> [The problem] From the forum thread on searching for and copying XML files, extract the stretch from "i'm using the" through "for your response.".

Selected extract below:

Search and copy XML files into a new directory

Questions about XML that are not covered by the other forums should go here.
crult
Posts: 20
Joined: Thu Jan 21, 2010 10:21 pm

Search and copy XML files into a new directory

Post by crult » Thu Jan 21, 2010 10:33 pm

Hello,

i'm using the 10.3 version of Oxygen in windows xp. I have the following problem: i have some folders with many XML files inside. I want to find only the files that contain a specific annotation (for example <Secteur>SCI</Secteur> ). There are some newspaper articles in XML format. The content SCI indicates that this is a science article. Other articles have <Secteur>SPO</Secteur> for Sports for example. I want to find only the science articles and to copy them in a new directory, doing it automatically. There is any solution? I used the option find, i found some results but i can't take each file manually to copy it (600 results). Thanks for your response.

End of Selected extract.
Records shown below:

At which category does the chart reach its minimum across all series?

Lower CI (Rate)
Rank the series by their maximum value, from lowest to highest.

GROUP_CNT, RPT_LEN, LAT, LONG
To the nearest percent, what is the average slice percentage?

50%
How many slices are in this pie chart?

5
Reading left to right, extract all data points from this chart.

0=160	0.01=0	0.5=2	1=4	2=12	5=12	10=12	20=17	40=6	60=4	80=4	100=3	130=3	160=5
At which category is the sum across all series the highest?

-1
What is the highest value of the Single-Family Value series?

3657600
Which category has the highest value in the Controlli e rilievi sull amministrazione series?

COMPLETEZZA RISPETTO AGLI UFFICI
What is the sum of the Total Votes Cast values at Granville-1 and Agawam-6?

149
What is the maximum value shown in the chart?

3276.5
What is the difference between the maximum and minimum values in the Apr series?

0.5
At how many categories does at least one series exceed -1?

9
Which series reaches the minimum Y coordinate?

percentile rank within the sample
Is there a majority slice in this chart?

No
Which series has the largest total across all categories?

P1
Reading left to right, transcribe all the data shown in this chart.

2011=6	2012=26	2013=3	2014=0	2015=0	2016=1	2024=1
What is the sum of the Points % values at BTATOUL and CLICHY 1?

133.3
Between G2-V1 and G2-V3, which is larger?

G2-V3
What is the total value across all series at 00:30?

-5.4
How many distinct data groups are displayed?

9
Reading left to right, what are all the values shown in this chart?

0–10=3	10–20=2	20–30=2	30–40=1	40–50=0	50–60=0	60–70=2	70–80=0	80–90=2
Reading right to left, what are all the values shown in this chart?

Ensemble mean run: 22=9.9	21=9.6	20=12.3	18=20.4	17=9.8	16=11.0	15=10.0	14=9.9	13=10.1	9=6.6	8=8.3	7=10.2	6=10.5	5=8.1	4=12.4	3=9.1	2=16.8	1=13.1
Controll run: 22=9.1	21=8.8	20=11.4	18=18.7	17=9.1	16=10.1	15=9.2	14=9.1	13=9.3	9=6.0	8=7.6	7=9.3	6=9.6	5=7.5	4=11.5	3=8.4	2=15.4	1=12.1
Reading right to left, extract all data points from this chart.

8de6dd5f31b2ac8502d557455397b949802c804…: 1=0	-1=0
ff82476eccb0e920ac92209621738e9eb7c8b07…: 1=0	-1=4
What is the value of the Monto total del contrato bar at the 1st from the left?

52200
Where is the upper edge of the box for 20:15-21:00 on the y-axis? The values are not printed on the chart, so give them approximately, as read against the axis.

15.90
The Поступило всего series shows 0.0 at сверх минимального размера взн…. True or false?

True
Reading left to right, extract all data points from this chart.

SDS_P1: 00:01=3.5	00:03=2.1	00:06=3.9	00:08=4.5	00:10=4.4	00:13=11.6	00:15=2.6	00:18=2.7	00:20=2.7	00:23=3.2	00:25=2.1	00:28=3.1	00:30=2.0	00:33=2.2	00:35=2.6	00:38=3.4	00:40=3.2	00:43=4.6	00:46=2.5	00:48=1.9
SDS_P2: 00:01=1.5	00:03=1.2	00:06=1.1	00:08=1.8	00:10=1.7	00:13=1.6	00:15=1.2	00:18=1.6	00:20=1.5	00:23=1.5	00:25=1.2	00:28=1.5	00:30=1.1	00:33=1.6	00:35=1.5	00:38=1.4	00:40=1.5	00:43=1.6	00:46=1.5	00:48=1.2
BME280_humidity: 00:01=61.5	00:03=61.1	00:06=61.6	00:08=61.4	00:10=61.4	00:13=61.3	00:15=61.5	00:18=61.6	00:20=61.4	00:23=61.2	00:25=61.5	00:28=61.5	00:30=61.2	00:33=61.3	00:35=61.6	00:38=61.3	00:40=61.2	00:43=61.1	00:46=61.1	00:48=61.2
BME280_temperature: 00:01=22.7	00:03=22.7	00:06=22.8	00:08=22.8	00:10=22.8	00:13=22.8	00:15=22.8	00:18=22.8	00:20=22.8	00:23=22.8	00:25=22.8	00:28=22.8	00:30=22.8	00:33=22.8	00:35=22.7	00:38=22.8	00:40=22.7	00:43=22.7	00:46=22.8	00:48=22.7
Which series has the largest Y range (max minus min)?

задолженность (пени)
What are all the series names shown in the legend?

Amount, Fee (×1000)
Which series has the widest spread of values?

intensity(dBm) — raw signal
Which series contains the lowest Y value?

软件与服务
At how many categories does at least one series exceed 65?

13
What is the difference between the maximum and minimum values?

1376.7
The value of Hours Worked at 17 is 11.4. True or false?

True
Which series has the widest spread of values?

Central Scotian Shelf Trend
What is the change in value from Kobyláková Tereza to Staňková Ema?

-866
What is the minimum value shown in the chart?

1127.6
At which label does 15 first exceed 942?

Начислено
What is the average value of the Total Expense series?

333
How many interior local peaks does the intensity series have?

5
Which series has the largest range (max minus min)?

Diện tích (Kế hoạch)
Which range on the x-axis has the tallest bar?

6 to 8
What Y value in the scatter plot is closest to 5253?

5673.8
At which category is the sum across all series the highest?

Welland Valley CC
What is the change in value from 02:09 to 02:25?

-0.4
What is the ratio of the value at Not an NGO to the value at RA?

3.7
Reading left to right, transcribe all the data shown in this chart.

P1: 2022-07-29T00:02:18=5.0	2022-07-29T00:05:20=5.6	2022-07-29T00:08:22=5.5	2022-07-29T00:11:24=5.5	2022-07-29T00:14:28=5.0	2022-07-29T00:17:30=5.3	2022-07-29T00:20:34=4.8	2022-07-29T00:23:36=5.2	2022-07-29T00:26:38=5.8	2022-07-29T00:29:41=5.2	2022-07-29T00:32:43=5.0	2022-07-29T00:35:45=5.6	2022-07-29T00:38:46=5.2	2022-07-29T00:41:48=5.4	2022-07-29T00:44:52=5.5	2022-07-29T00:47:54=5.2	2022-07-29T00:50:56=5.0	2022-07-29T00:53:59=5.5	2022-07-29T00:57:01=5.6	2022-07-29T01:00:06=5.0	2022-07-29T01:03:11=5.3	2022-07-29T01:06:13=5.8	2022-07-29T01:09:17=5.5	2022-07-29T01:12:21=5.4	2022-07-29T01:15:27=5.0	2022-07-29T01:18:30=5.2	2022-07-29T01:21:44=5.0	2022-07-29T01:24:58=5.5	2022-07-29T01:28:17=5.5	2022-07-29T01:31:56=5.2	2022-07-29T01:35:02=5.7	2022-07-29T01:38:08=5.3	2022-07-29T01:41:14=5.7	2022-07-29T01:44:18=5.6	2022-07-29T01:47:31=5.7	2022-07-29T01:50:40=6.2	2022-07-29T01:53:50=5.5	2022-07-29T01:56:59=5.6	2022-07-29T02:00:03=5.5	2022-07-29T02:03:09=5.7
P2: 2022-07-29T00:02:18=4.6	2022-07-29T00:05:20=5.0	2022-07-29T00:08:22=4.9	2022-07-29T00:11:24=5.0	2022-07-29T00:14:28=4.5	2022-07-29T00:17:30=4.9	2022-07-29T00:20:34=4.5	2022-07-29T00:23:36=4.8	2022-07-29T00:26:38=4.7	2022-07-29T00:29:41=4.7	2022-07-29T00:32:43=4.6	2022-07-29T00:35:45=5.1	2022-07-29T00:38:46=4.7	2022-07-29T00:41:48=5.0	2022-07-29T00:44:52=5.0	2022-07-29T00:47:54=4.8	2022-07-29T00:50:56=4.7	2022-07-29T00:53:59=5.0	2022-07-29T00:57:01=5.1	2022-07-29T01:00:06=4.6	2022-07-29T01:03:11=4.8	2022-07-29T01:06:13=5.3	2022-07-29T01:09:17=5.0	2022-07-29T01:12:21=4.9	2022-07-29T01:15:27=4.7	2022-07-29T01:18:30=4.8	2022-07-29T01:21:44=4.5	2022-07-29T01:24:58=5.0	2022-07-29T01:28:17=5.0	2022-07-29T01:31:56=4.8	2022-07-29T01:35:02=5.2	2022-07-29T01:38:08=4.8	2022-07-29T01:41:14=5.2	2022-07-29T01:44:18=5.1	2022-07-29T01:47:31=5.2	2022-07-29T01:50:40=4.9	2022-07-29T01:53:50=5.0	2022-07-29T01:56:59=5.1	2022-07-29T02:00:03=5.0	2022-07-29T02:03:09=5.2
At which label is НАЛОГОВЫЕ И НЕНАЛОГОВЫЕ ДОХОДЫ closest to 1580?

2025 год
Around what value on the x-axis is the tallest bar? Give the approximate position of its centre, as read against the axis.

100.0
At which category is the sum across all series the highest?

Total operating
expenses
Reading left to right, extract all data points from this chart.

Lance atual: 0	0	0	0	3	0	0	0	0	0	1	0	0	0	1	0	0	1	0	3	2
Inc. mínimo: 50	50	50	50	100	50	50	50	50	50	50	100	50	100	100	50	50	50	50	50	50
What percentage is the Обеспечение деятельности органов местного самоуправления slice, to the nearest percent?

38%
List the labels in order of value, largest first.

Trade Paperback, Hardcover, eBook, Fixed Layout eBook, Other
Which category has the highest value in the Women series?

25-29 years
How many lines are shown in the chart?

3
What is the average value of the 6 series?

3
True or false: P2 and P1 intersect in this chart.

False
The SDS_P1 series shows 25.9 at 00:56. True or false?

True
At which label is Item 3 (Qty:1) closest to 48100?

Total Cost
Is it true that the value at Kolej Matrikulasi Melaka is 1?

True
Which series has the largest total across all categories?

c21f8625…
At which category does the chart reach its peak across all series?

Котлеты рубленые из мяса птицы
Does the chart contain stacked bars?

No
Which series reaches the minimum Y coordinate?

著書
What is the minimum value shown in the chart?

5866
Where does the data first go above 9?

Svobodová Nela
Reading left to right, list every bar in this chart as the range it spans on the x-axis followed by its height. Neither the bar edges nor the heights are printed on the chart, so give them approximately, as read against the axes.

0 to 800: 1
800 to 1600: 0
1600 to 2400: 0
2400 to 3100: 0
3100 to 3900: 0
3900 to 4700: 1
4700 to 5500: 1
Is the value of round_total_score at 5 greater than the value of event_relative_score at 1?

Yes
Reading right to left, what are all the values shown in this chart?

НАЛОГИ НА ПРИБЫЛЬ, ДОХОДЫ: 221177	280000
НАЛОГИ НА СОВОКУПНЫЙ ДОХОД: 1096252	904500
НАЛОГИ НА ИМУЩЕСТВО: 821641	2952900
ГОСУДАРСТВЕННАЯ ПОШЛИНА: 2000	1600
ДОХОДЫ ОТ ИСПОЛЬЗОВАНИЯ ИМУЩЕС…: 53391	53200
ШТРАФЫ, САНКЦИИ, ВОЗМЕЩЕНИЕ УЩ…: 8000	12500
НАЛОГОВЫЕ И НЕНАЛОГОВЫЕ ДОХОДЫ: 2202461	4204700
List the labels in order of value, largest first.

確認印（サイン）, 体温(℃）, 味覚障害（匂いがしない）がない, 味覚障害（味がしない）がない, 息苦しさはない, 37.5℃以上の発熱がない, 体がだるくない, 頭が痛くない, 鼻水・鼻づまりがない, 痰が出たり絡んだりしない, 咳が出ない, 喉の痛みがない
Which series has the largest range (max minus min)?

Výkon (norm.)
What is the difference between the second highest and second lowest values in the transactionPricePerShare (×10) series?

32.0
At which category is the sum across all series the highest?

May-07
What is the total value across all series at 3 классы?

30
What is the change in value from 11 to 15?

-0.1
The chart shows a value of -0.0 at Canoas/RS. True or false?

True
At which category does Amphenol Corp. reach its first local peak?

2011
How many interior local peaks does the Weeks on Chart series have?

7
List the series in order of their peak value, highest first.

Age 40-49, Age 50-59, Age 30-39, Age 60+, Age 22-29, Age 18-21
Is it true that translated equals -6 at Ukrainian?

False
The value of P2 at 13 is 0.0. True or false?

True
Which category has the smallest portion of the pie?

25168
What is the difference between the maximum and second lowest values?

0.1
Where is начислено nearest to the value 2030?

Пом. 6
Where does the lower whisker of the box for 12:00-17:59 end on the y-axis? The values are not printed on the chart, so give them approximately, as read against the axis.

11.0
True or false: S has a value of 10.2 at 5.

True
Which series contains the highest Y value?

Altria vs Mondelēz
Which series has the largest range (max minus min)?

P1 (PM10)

End of Records shown.

> [Solution to this task]
i'm using the 10.3 version of Oxygen in windows xp. I have the following problem: i have some folders with many XML files inside. I want to find only the files that contain a specific annotation (for example <Secteur>SCI</Secteur> ). There are some newspaper articles in XML format. The content SCI indicates that this is a science article. Other articles have <Secteur>SPO</Secteur> for Sports for example. I want to find only the science articles and to copy them in a new directory, doing it automatically. There is any solution? I used the option find, i found some results but i can't take each file manually to copy it (600 results). Thanks for your response.